**What needs to be done**: Pick out every line below that contains the word "Reading" and copy each one. Case counts.

**Records for the exercise**:
·····
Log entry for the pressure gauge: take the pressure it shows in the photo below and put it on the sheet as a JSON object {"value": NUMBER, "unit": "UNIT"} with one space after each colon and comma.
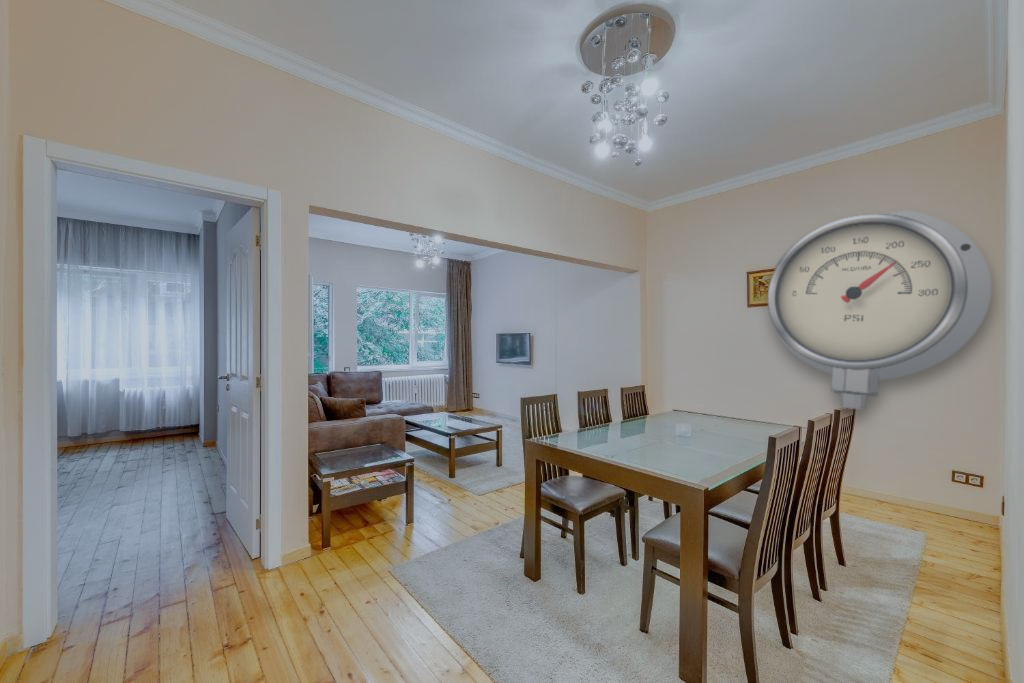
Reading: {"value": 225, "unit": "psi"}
·····
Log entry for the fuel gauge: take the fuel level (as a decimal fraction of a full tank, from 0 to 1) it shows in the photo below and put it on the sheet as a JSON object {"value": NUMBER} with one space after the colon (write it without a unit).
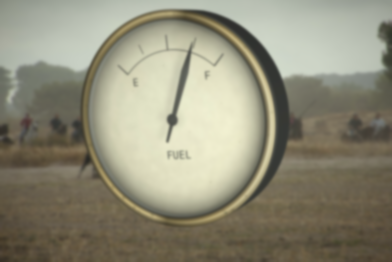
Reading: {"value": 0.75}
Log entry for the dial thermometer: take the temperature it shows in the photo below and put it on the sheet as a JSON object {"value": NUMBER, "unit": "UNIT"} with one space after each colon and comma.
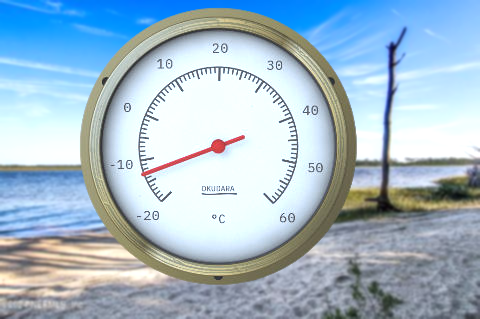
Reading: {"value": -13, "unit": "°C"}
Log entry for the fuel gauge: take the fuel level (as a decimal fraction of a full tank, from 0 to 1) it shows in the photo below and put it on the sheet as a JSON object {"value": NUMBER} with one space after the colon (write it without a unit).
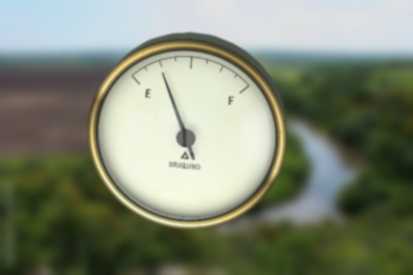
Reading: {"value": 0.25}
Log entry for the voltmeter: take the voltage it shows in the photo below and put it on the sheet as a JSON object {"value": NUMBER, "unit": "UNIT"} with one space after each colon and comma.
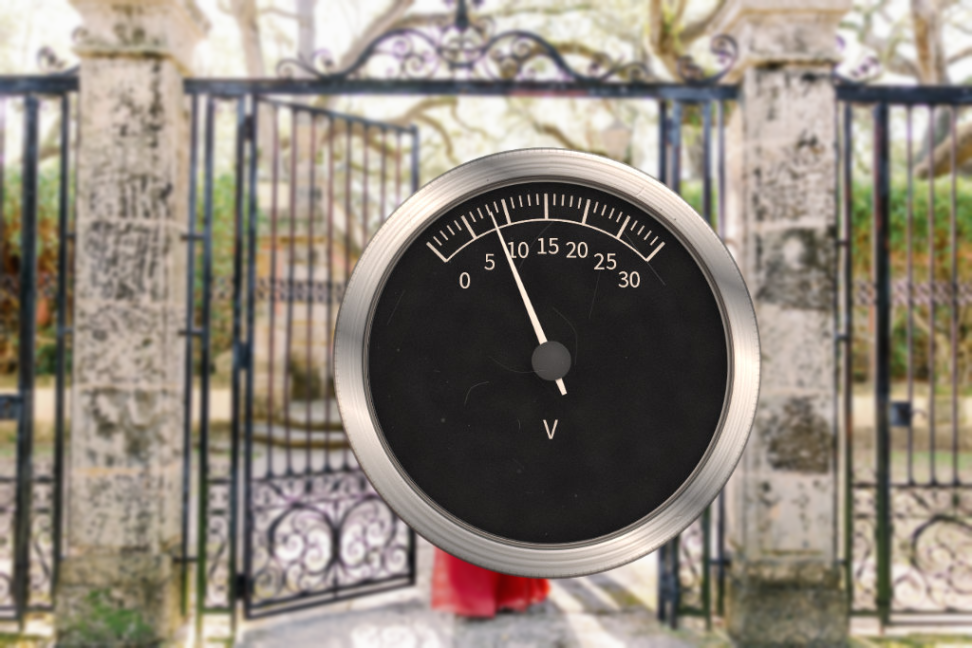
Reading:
·····
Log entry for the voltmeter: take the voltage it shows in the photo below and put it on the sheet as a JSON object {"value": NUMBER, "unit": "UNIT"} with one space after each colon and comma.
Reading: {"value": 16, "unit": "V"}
·····
**Response for this exercise**:
Reading: {"value": 225, "unit": "psi"}
Reading: {"value": 0.75}
Reading: {"value": -13, "unit": "°C"}
Reading: {"value": 0.25}
Reading:
Reading: {"value": 16, "unit": "V"}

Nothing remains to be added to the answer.